Ambr'erò opens with a powerful, spicy, dirty and carnally shady accord right out of a classic dusty feminine chypre; the amber is thick and dense, dark, boozy, lying on a base of mossy-earthy and slightly animalic notes which enhance its darker and gloomier side - I smell here benzoin, patchouli, oak moss, even civet perhaps. At the center floats a vibrant jasmine note, which is good and realistic and adds a humid, heavy and "grey" floral note to an already dark blend. An interesting amber scent for sure, really spicy and musky, and a bit "moldy" too, which retains the dusty and golden warmth of amber but underlines its darker nuances in a creative and clever way. I also detect something similar to ambergris, and I mean the real one, a sort of camphoraceous, organic, salty smell which is typical of that material - but perhaps it may just be vetiver blending with other notes. On the drydown Ambr'erò sticks to its dark, spicy, woody chypre path, well centered on the baroque, almost intoxicating richness of jasmine, with a warm, dirty, somehow musky shade of amber.
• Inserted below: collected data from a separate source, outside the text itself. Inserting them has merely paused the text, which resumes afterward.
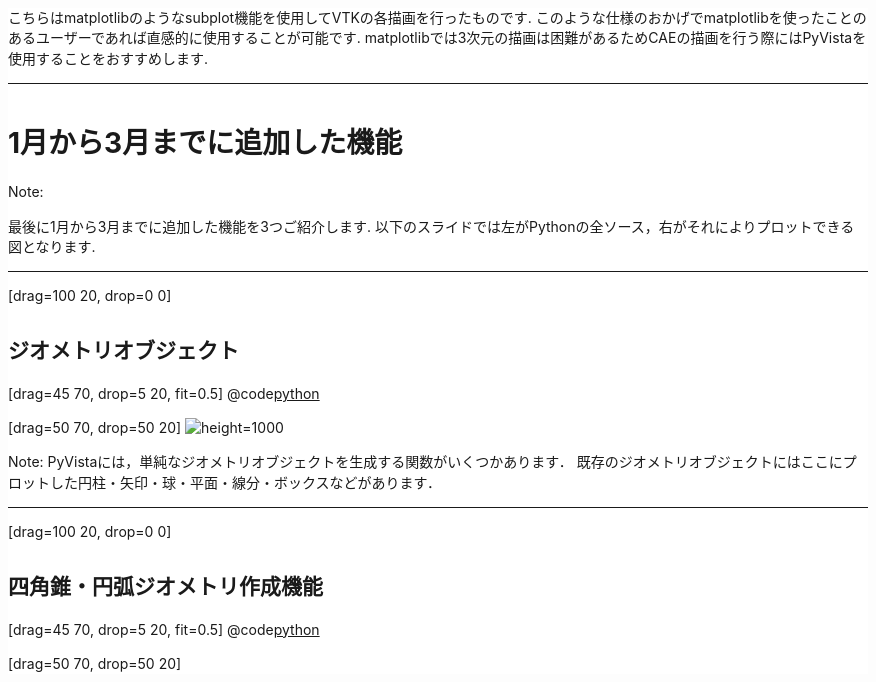 こちらはmatplotlibのようなsubplot機能を使用してVTKの各描画を行ったものです.
このような仕様のおかげでmatplotlibを使ったことのあるユーザーであれば直感的に使用することが可能です.
matplotlibでは3次元の描画は困難があるためCAEの描画を行う際にはPyVistaを使用することをおすすめします.

---
# 1月から3月までに追加した機能

Note:

最後に1月から3月までに追加した機能を3つご紹介します.
以下のスライドでは左がPythonの全ソース，右がそれによりプロットできる図となります.

---
[drag=100 20, drop=0 0]
## ジオメトリオブジェクト

[drag=45 70, drop=5 20, fit=0.5]
@code[python](opencae20210403/test_geometric_objects.py)

[drag=50 70, drop=50 20]
![height=1000](opencae20210403/geometric_objects.png)


Note:
PyVistaには，単純なジオメトリオブジェクトを生成する関数がいくつかあります．
既存のジオメトリオブジェクトにはここにプロットした円柱・矢印・球・平面・線分・ボックスなどがあります．

---
[drag=100 20, drop=0 0]
## 四角錐・円弧ジオメトリ作成機能

[drag=45 70, drop=5 20, fit=0.5]
@code[python](opencae20210403/test_pyramid.py)

[drag=50 70, drop=50 20]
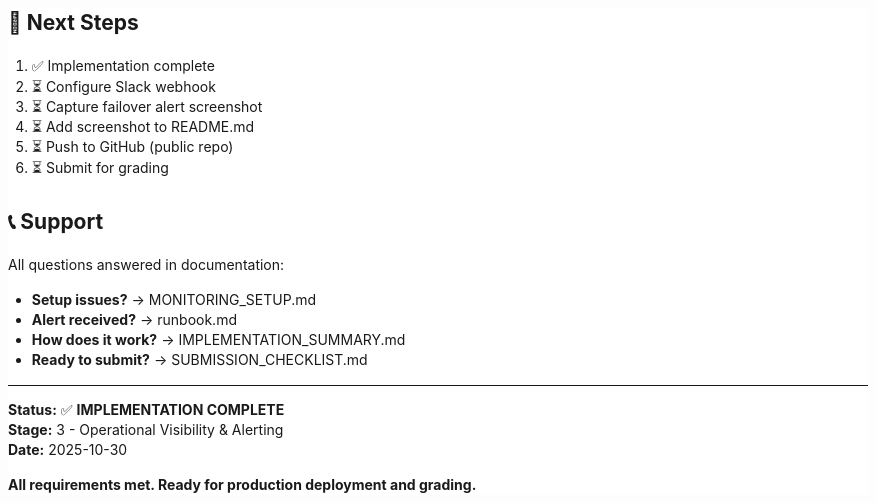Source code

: ## 🎯 Next Steps

1. ✅ Implementation complete
2. ⏳ Configure Slack webhook
3. ⏳ Capture failover alert screenshot
4. ⏳ Add screenshot to README.md
5. ⏳ Push to GitHub (public repo)
6. ⏳ Submit for grading

## 📞 Support

All questions answered in documentation:
- **Setup issues?** → MONITORING_SETUP.md
- **Alert received?** → runbook.md  
- **How does it work?** → IMPLEMENTATION_SUMMARY.md
- **Ready to submit?** → SUBMISSION_CHECKLIST.md

---

**Status:** ✅ **IMPLEMENTATION COMPLETE**  
**Stage:** 3 - Operational Visibility & Alerting  
**Date:** 2025-10-30

**All requirements met. Ready for production deployment and grading.**
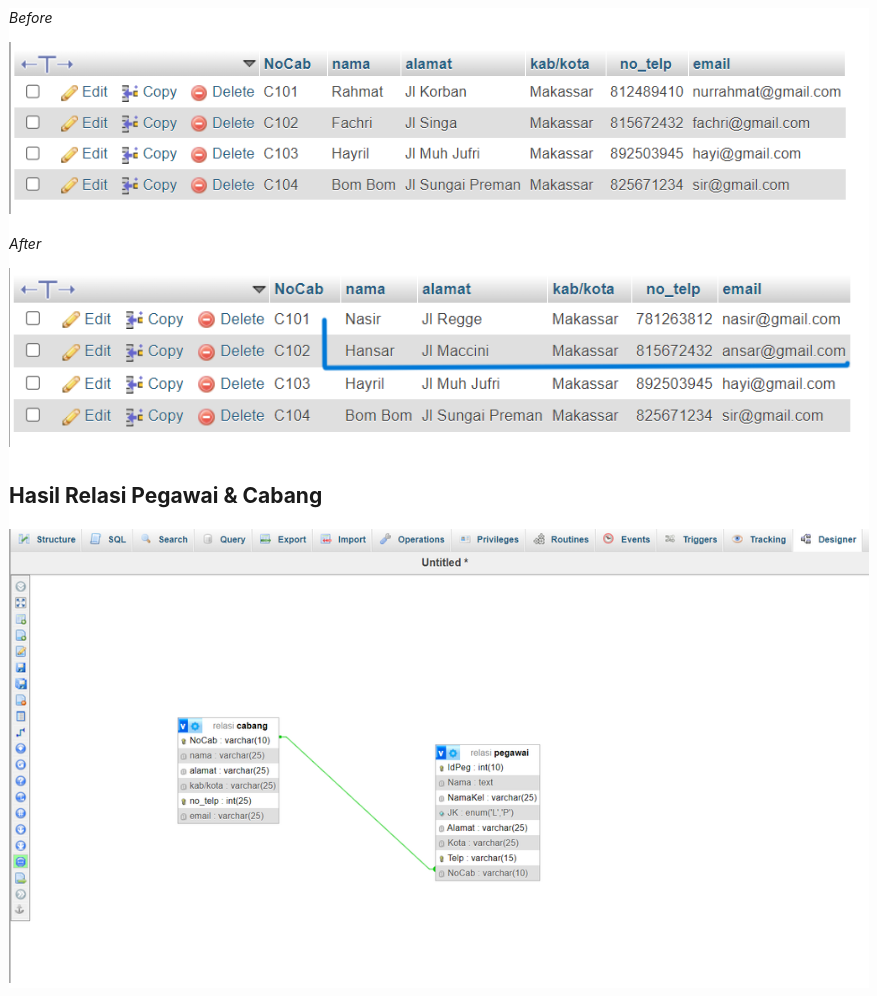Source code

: *Before*

![relasi](../asetbs/r6.png)

*After*

![relasi](../asetbs/r7.png)

## Hasil Relasi Pegawai & Cabang

![relasi](../asetbs/r8.png)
Really elegant, compelling and pleasant to wear, sumptuously austere, well built for sure: a peculiar scent which starts from chypres but twists the clichés in an unusual modern way. Great persistence, powerful projection. Remarkable.
Cerchi nell'Acqua Ambr'ero' floats the indolic ambery-musky-spicy waters attended by fragrances a la Noel au Balcon, Musc Tonkin, Mona di Orio Nuit Noir, House of Matriarch Midnight and Tom Ford Jasmine Rouge. The approach is intensely ambery, spicy and mellow-floral with a sort of carnal spark (honey, musk, civet?) and a classic chypre background with hints of bergamot, oakmoss, patchouli, animalic patterns and woods supporting the central floral ambery backbone. In my opinion hints of final leather turn out a velvety-silky fluidity. I detect a featuring accord of orange flower, cinnamon, tonka, tuberose-jasmine and musk surrounded by a sort of ambery sparkling aura (somewhat gingery, cardamom veined or minty-aromatic). The intensely floral chypre dry down is also vaguely honeyed and waxy with a touch of classic (slightly retro in style) floral-indolic-animalic stuffiness. Another great appointment by Mr Enrico Buccella.
P.S= along the vaguely powdery dry down the animalic warm notes jump up with a civet presence over a waxy honeyed classically chypre base (more than vaguely conjuring several Bogue MAAI's floral animalic facets).